Who is Annapurna?
Prayer Wheels. Photo courtesy of Mr Stewart
While on your Annapurna circuit treks you might find yourself wondering just who this Anna Purna is? The truth is that Annapurna wasn’t named after a person, but rather after Annapurna, the Hindu Goddess of nourishment. Anna means food or grains and the word purna means full or complete; we quite like the idea of walking a trail that literally translates to mean “full of food”.
Annapurna doesn’t just have a walking trail named after her; she’s also the guardian of the Holy City of Varanasi and it is in this city that the best known temple to her stands - the Kasi Viswanath Temple. Inside this temple, the idol of Annapurna is made from solid gold and carries a cooking pot; it is said that her devotees never suffer from starvation.
Annapurna is an incarnation of the Goddess Parvati, the wife of Shiva.
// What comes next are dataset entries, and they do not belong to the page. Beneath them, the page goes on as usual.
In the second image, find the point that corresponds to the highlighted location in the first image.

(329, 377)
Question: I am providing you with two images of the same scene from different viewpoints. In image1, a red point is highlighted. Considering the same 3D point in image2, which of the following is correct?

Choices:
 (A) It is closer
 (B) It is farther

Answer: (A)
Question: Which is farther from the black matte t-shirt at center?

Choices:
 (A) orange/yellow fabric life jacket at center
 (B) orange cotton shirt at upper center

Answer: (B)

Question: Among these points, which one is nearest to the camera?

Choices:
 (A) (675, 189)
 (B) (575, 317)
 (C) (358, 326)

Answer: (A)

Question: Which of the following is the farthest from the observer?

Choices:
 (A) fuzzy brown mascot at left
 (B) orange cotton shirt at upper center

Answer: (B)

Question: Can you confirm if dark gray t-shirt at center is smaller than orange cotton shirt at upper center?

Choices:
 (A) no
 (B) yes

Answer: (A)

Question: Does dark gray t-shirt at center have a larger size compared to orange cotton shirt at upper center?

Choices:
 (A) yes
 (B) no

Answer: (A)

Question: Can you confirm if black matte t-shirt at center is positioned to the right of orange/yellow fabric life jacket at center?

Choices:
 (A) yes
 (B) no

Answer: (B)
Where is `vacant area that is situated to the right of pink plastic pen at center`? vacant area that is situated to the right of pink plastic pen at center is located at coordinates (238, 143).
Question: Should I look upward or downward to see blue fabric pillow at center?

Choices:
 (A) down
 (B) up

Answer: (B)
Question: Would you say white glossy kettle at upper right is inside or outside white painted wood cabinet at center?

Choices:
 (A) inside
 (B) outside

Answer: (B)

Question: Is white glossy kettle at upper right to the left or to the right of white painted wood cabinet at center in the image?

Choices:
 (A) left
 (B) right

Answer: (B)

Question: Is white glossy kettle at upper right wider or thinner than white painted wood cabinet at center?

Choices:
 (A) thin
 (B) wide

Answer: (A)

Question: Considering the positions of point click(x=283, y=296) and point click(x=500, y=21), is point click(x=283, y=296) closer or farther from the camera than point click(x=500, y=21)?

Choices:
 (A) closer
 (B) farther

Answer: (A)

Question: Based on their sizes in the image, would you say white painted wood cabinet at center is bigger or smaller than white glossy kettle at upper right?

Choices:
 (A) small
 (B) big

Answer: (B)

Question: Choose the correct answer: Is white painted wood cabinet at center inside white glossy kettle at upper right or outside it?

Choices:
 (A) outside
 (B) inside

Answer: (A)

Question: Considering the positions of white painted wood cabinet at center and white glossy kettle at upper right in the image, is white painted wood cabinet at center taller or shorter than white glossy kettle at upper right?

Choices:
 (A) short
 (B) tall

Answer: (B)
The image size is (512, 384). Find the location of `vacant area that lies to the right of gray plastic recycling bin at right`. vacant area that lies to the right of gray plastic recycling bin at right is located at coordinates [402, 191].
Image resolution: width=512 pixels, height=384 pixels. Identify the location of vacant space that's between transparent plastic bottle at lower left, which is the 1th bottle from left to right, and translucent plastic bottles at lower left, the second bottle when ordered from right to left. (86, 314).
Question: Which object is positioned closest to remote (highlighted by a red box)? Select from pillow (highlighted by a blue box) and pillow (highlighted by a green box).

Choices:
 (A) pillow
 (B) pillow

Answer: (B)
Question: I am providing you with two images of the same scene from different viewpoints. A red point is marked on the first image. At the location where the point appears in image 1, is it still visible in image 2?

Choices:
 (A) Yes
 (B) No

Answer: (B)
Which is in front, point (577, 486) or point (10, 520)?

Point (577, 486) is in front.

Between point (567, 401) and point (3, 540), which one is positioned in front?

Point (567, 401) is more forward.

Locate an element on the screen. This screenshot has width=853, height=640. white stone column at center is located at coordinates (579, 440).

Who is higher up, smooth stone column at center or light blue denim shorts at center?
Scenes in temples often depict Vishnu reaching out to Annapurna with his begging bowl, a human skull, asking her to provide him with food that will give him the energy to reach enlightenment. It is for this reason that pictures of Annapurna often decorate kitchens and restaurants, and indeed you will see them in numerous tea-houses while on your Annapurna circuit treks. One of Annapurna’s talents is the ability to provide an infinite amount of food, and with the Annapurna circuit known, amongst other things, for its tasty treats that include apple pies and delicious vegetarian curries, we can almost guarantee that you’ll be feeling ‘full of food’ after your trip.